L’addio al re dello spumante

- di: Barbara Leone
 
Per tutti era il re dello spumante. Sin da quando, giovanissimo, iniziò a lavorare nell’azienda fondata dal bisnonno che nel lontano 1850 produsse a Canelli il primo spumante italiano con le uve moscato. Originario del cuneese, Carlo Gancia era alla ricerca di uno champagne italiano che non avesse nulla da invidiare a quello transalpino: il risultato fu lo spumante, un vino a base moscato dall’aroma più dolce rispetto al cugino francese ma assai apprezzato, messo a punto con una procedura poi scolpita nella formula del metodo classico. Nacque così il marchio Gancia, che Vittorio Vallarino Gancia, morto sabato notte a novant’anni nella sua abitazione di Asti, portò ai massimi livelli trasformando quelle dolci bollicine in un vero e proprio must per tutti gli italiani. E dando non poco filo da torcere all’eterno rivale: sua maestà champagne. Quello made in France, ça va sans dire. Fu grazie a lui che anno dopo anno lo spumante diventò simbolo di festa nelle case degli italiani.

L’addio al re dello spumante

Soprattutto a Natale, perché tradizione voleva che si accompagnasse al panettone e pandoro. Dopo la laurea in Scienze politiche, Gancia si dedicò subito al settore delle esportazioni, diventando “protagonista del percorso che ha portato al riconoscimento di Patrimonio dell’Umanità dei paesaggi vitivinicoli di Langhe, Roero e Monferrato”, come ha ricordato il sindaco di Canelli Paolo Lanzavecchia. E “sviluppando una realtà importante per il nostro tessuto sociale, in grado di portare occupazione e risorse”. Un “uomo di visione”, lo ha definito Lamberto Frescobaldi, presidente dell’Unione italiana vini, mentre il presidente del Consorzio dell’Asti lo ricorda “carismatico, con una visione intenzionale del vino e della promozione del territorio che si sono dimostrate vincenti”. Parole di cordoglio anche dal mondo della politica, col ministro dell’Ambiente Gilberto Pichetto che lo ha così ricordato: “Con Villarino Gancia va via un grande imprenditore italiano e un pezzo importante di storia piemontese - ha affermato il ministro -. Lo ricorderemo sempre per la sua competenza e per la lungimiranza imprenditoriale con cui ha fortemente contribuito a portare il meglio della nostra terra nel mondo”. Innumerevoli sono gli incarichi che Vallarino Gancia ha ricoperto nel corso della sua attività professionale. Fu presidente della Camera di Commercio di Asti, presidente del Consorzio per la tutela dell’Asti spumante, presidente della Federvini, presidente dell’Unione italiana vini. Nel 1994 venne nominato Cavaliere del Lavoro. A Canelli però, dove era nato, restava per tutti “il dottor Vittorio”. Fervente sostenitore dell’Asti spumante, nel 1980 Gancia creò anche il Pinot di Pinot, aprendo un nuovo e importante mercato riservato agli spumanti secchi.

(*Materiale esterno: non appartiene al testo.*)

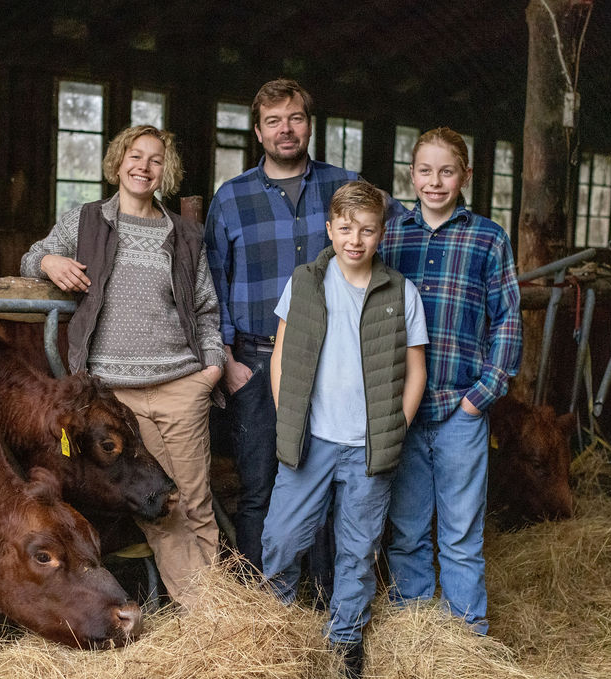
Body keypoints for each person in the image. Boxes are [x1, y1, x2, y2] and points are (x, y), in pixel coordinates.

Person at [20, 125, 224, 609]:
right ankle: (212, 617)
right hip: (115, 399)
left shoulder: (185, 234)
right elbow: (29, 257)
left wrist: (209, 371)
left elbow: (207, 309)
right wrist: (49, 261)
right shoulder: (86, 222)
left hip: (180, 385)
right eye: (136, 156)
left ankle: (220, 615)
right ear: (118, 163)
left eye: (156, 160)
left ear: (165, 172)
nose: (144, 167)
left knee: (197, 503)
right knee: (161, 506)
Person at [205, 78, 372, 578]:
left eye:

Da anni Vallarino Gancia aveva lasciato il timone dell’azienda, il cui brand è stato acquisito tra il 2011 ed il 2013 dalla Russian Standard del magnate Rustam Tariko, che però ha lasciato la produzione a Canelli. Della sua storia, della sua vita, non si può non ricordare infine quanto accaduto il 5 giugno del 1975, quando venne sequestrato a scopo di estorsione dalle Brigate Rosse tra Canelli ed Acqui, nell’Alessandrino. Un sequestro lampo, perché i carabinieri individuarono in poco tempo il luogo in cui era stato rinchiuso la cascina Spiotta, vicino ad Acqui Terme. Nella sparatoria che ne seguì persero la vita la brigatista Mara Cagol e un appuntato dell’Arma, Giovanni D’Alfonso. Una vicenda drammatica e per certi versi ancora oscura. Tant’è vero che lo scorso anno la procura di Torino ha aperto un'inchiesta per risalire all'identità di un brigatista presente sul posto ma rimasto sconosciuto.